(cross-posting my question from stack over flow here, I hope that's ok :
http://stackoverflow.com/questions/12961873/whats-a-good-mongodb-shar...
)
I'm storing performance metrics in the following schema:
{
"_id" : ObjectId("5069d68700a2934015000000"),
"port_name" : "CL1-A",
"metric" : 340,
"port_number" : "0",
"datetime" : ISODate("2012-09-30T13:44:00Z"),
"array_serial" : "12345"
}
Each array has 128 ports, the port names are CL1-A, CL2-A, CL3-A etc.. the
names correspond to port_numbers 0, 1, 2, 3 etc.. and I'm storing minutely
data for each metric in 1 collection per metric. I'd like to be able to
shard the collections but I'm having trouble figuring out a proper shard
key, and figuring out a unique index strategy.
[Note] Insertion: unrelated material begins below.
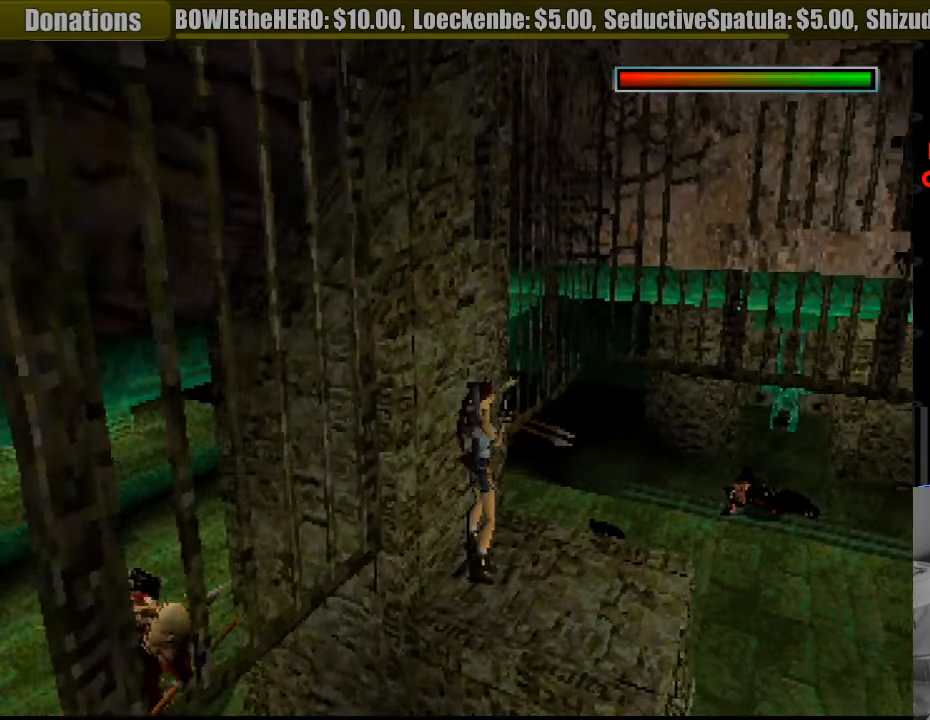
{"buttons": ["CROSS"], "events": [[33, "DPAD_LEFT", "down"], [300, "DPAD_LEFT", "up"]]}
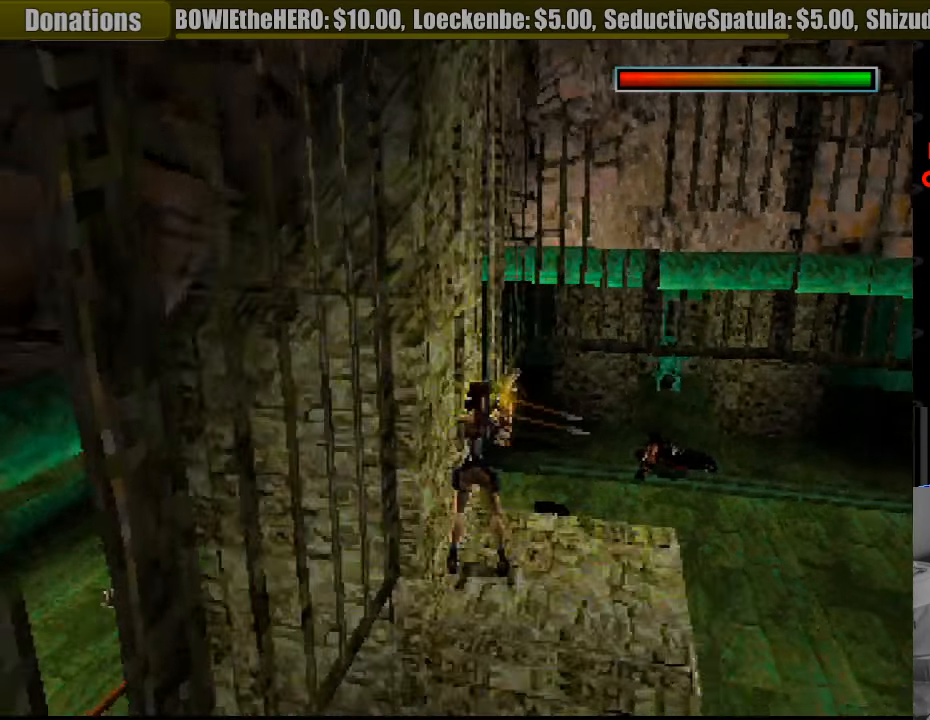
{"buttons": ["CROSS"], "events": [[167, "CROSS", "up"], [183, "CROSS", "down"]]}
Am I correct in the knowledge that the only way to enforce a unique key on
a sharded system is on the shard key? If I want to ensure a unique key on
array_serial, port_name, datetime, is that going to be an ok shard key?
Will it provide enough cardinality while still allowing for query
localization, and manageable chunks?
Or should I shard only on port_name, that way the records are evenly spread
out across the cluster? If this is the shard key do I have to keep a proxy
collection like made up like this:
{
"_id" : ObjectId("5069d68700a2934015000000"),
"key" : "1234,CL-1A,<dateinmiliseconds>"
}
And only write to the sharded collection if a write to the above proxy
collection succeeds? That seems like a lot of extra overhead.
Sorry, this is all a bit new and confusing.